Posted on Oct 30 2017 - 4:23am by admin

The £13billion-a-year levy paid by house and business promises buyers “gums up” the housing market, traps people in unsuitable dwellings and jobs and puts red tape burdens on the state, said the free market Adam Smith Institute.

It urged Chancellor Philip Hammond in next month’s Budget to scrap the tax and replace the lost revenue with a simpler and fairer system of property tax.

That could start with reforms to council tax to properly tax the most expensive homes and end with rolling council tax and business rates into one property levy and everyone paying the same rate.

Sam Bowman, executive director of the Institute, added: “Stamp duty is the worst tax we’ve got – almost as bad as setting fire to the money instead of raising it in tax.

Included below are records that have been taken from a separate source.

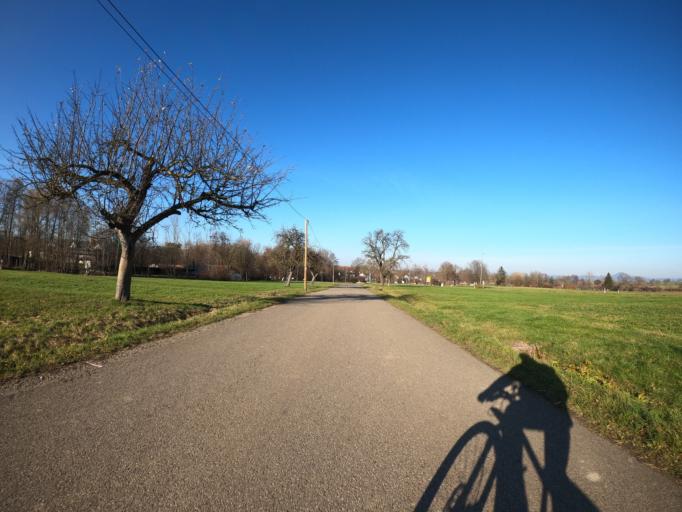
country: DE
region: Baden-Wuerttemberg
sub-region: Regierungsbezirk Stuttgart
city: Heiningen
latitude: 48.6556
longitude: 9.6561
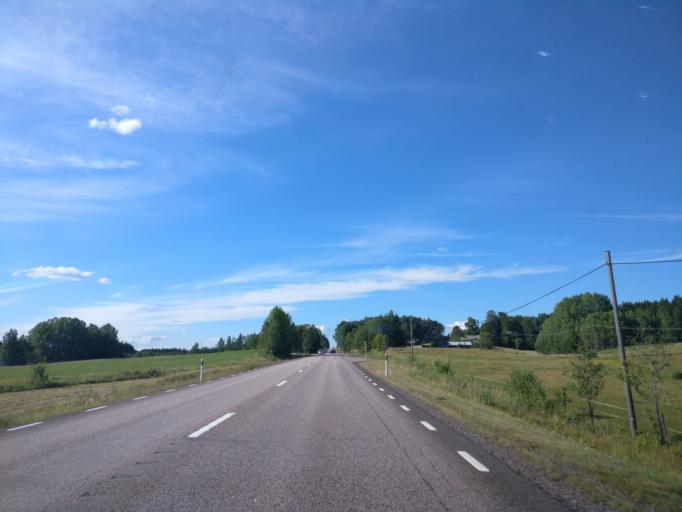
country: SE
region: Vaermland
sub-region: Karlstads Kommun
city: Edsvalla
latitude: 59.5790
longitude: 13.0179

“The reason is that Britain’s productivity problem is in large part a mobility problem.

“People cannot move to where the best jobs for them are because the houses aren’t being built, and that’s made even worse by stamp duty keeping older people in family homes that are too large for them.

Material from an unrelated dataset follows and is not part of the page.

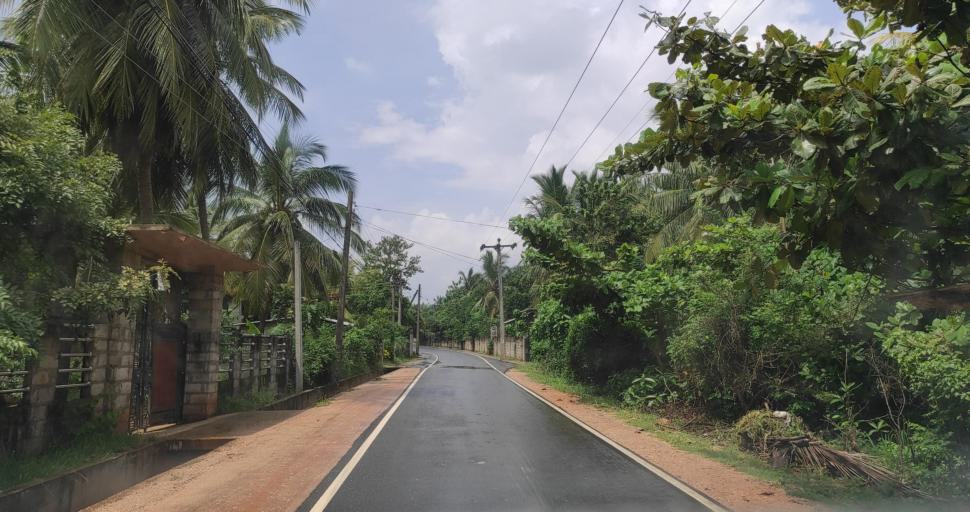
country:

“Stamp duty is gumming up the housing market and keeping people trapped in the jobs that aren’t best for them.

“Scrapping it should be a no-brainer for a government looking for a bold, affordable way to take back control of the agenda in British politics.”

Report author Ben Southwood commented: “Almost any way of clawing back the money will do less damage than stamp duty does – it’s worse than council tax, income tax, VAT, and even corporation tax.

“Stamp duty has had its day and should be consigned to the dustbin of history.”

The tax is paid by buyers of private homes worth more than £125,000, and by purchasers of commercial properties sold for £150,000 or more, with rates rising on chunks of the price above a series of thresholds.

The Institute said the duty raised an estimated £12.9billion in 2016-17 but research suggested its damaging effects could have cost the economy as much as £10billion.